Task directions:
Go through the entries below and collect each line with the string "lòng" in it.

The data:
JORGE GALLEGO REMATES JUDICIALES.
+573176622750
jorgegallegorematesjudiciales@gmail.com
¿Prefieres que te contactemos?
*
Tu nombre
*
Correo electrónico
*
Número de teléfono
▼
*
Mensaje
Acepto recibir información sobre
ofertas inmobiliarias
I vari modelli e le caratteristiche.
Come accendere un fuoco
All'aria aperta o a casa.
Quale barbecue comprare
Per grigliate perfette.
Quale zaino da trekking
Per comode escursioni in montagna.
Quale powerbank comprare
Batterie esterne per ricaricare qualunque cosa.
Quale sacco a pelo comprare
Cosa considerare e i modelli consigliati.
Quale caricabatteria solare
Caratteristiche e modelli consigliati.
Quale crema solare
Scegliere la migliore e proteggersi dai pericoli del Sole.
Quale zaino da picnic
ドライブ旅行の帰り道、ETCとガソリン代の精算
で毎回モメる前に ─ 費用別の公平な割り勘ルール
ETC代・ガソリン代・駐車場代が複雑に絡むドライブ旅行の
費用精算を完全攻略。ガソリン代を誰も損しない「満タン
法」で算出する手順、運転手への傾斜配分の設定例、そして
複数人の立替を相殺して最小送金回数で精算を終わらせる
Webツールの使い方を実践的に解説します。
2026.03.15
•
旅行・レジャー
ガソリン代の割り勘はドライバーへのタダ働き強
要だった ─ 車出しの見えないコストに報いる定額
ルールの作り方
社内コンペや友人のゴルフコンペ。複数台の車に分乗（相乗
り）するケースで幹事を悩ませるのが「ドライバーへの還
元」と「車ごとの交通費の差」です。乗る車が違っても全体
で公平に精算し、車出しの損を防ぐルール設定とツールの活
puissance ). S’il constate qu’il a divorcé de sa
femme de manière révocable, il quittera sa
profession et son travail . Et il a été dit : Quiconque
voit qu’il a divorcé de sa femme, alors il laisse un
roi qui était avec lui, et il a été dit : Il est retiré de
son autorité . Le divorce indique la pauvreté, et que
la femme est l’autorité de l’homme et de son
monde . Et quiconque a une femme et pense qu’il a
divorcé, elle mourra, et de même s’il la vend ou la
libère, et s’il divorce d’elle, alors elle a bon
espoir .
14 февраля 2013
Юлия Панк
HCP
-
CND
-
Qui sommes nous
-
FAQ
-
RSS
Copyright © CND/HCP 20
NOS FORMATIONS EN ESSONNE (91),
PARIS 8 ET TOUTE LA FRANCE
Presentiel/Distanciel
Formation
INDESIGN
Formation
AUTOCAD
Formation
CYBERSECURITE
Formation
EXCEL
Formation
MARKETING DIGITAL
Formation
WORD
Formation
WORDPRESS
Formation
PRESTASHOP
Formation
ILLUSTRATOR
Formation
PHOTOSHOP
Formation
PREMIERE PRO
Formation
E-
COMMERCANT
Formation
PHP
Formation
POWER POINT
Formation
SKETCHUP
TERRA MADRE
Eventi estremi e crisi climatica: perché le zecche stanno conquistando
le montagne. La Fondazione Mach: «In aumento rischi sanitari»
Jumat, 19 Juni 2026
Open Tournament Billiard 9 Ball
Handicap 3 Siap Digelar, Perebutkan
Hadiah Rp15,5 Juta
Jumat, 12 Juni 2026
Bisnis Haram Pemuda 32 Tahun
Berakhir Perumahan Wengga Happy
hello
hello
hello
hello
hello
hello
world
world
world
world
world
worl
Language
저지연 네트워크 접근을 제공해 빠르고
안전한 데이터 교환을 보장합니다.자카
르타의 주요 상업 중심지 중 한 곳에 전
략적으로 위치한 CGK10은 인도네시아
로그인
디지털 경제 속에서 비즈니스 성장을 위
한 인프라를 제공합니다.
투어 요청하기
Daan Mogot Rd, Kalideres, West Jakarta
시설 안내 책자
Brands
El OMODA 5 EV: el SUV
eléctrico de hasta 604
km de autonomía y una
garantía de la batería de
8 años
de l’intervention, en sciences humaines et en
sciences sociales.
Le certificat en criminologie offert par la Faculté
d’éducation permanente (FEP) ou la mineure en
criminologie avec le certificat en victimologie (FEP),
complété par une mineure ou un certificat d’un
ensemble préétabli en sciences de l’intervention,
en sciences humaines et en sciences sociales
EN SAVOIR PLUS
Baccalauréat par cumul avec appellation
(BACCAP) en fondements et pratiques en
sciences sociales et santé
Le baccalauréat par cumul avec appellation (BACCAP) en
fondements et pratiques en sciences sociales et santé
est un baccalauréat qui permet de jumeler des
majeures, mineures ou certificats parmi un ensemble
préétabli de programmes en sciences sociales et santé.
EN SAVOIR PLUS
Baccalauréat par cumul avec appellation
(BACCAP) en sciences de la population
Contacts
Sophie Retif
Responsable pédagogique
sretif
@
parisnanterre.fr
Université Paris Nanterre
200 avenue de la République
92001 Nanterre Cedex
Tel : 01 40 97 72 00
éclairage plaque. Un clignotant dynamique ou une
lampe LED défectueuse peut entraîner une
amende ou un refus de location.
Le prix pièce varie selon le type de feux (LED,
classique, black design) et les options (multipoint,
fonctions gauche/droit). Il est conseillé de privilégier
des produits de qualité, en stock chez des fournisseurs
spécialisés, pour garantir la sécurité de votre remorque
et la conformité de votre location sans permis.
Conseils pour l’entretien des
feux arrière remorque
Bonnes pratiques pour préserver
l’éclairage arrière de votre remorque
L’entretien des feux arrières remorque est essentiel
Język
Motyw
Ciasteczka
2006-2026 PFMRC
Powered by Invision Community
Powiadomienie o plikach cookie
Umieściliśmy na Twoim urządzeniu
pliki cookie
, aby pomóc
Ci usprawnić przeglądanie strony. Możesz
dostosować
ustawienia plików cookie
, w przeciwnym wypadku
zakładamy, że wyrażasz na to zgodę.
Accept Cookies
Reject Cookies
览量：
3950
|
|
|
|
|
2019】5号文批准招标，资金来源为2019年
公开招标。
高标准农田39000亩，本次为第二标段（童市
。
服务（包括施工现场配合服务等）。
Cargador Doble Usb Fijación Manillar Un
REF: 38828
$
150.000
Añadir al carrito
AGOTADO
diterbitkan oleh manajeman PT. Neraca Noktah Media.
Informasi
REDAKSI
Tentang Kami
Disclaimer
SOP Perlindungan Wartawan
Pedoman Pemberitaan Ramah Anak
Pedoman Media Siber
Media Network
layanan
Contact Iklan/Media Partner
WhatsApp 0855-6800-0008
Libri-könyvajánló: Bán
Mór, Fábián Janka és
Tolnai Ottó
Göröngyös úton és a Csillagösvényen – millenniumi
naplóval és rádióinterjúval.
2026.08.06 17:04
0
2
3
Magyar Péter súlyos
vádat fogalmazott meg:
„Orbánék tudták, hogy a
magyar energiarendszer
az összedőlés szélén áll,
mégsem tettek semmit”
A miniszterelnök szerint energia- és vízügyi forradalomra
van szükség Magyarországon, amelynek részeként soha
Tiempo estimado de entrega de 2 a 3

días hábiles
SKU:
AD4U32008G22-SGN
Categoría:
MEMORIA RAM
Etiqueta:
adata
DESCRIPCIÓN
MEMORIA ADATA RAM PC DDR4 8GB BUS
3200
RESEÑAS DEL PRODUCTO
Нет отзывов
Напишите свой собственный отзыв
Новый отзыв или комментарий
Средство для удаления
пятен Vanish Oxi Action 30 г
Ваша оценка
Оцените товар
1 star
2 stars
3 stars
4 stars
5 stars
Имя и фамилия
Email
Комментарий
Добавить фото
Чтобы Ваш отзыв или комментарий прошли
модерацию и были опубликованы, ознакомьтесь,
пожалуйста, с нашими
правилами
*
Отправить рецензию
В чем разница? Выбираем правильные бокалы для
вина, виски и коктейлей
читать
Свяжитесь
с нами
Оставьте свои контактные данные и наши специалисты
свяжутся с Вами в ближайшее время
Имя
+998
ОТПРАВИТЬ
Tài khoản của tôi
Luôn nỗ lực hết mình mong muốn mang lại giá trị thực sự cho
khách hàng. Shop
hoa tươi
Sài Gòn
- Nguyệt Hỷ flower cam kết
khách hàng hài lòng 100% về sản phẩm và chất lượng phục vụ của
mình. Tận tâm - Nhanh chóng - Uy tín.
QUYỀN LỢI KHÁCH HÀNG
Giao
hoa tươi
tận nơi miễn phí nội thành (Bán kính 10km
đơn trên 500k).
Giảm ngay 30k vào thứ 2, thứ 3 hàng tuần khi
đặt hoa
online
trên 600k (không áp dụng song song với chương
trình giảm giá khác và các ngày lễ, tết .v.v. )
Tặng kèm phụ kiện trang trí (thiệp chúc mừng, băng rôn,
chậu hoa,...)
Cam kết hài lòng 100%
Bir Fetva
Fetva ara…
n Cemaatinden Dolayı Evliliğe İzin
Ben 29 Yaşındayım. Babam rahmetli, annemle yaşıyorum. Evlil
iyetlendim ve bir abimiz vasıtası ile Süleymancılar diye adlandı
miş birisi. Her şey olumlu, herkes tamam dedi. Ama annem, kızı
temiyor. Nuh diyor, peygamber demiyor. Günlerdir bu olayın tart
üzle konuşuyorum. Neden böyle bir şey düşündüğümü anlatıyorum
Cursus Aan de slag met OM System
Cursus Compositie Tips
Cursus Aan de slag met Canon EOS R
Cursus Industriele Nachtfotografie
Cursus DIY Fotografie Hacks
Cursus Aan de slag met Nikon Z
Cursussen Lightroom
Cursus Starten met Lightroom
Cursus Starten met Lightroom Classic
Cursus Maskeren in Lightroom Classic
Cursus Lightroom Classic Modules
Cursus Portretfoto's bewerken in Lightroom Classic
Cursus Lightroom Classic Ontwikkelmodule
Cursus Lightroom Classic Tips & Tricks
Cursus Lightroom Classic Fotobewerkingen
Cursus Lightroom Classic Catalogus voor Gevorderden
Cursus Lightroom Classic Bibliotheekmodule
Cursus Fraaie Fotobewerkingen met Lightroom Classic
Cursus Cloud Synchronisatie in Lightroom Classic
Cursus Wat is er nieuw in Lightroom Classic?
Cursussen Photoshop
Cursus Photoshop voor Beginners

Final answer:
khách hàng hài lòng 100% về sản phẩm và chất lượng phục vụ của
Cam kết hài lòng 100%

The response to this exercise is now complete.